Your objective:
The listing that follows must be retyped exactly, without its pictures.

Input material:
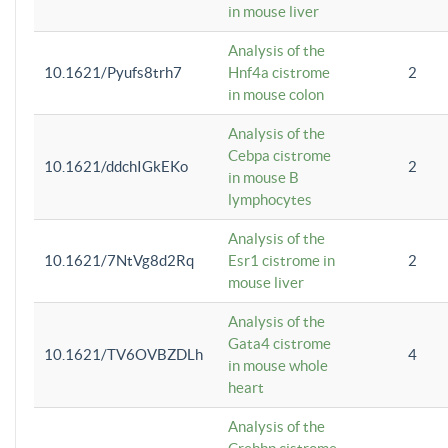
in mouse liver
Analysis of the
10.1621/Pyufs8trh7
Hnf4a cistrome
2
in mouse colon
Analysis of the
Cebpa cistrome
10.1621/ddchIGkEKo
2
in mouse B
lymphocytes
Analysis of the
10.1621/7NtVg8d2Rq
Esr1 cistrome in
2
mouse liver
Analysis of the
Gata4 cistrome
10.1621/TV6OVBZDLh
4
in mouse whole
heart
Analysis of the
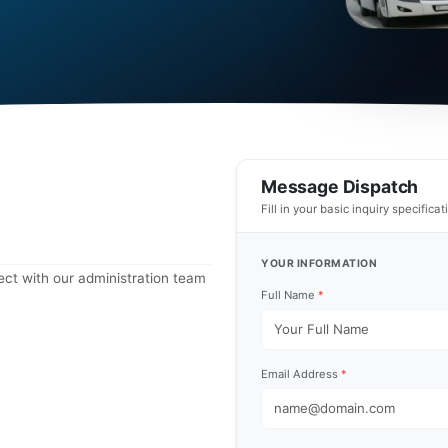
Message Dispatch
Fill in your basic inquiry specifica
YOUR INFORMATION
ct with our administration team
Full Name
*
Email Address
*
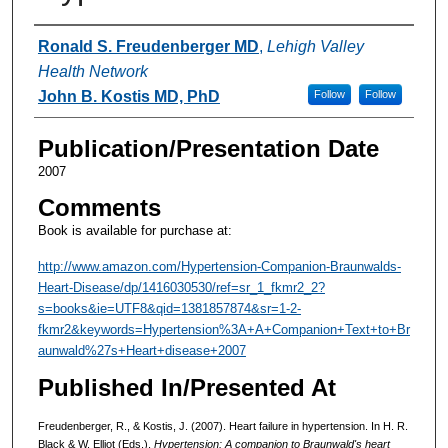
Authors
Ronald S. Freudenberger MD
,
Lehigh Valley
Health Network
John B. Kostis MD, PhD
Follow
Follow
Publication/Presentation Date
2007
Comments
Book is available for purchase at:
http://www.amazon.com/Hypertension-Companion-Braunwalds-
Heart-Disease/dp/1416030530/ref=sr_1_fkmr2_2?
s=books&ie=UTF8&qid=1381857874&sr=1-2-
fkmr2&keywords=Hypertension%3A+A+Companion+Text+to+Br
aunwald%27s+Heart+disease+2007
Published In/Presented At
Freudenberger, R., & Kostis, J. (2007). Heart failure in hypertension. In H. R.
Black & W. Elliot (Eds.),
Hypertension: A companion to Braunwald's heart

Response below:
in mouse liver
Analysis of the
10.1621/Pyufs8trh7
Hnf4a cistrome
2
in mouse colon
Analysis of the
Cebpa cistrome
10.1621/ddchIGkEKo
2
in mouse B
lymphocytes
Analysis of the
10.1621/7NtVg8d2Rq
Esr1 cistrome in
2
mouse liver
Analysis of the
Gata4 cistrome
10.1621/TV6OVBZDLh
4
in mouse whole
heart
Analysis of the
Message Dispatch
Fill in your basic inquiry specifica
YOUR INFORMATION
ct with our administration team
Full Name
*
Email Address
*
Authors
Ronald S. Freudenberger MD
,
Lehigh Valley
Health Network
John B. Kostis MD, PhD
Follow
Follow
Publication/Presentation Date
2007
Comments
Book is available for purchase at:
http://www.amazon.com/Hypertension-Companion-Braunwalds-
Heart-Disease/dp/1416030530/ref=sr_1_fkmr2_2?
s=books&ie=UTF8&qid=1381857874&sr=1-2-
fkmr2&keywords=Hypertension%3A+A+Companion+Text+to+Br
aunwald%27s+Heart+disease+2007
Published In/Presented At
Freudenberger, R., & Kostis, J. (2007). Heart failure in hypertension. In H. R.
Black & W. Elliot (Eds.),
Hypertension: A companion to Braunwald's heart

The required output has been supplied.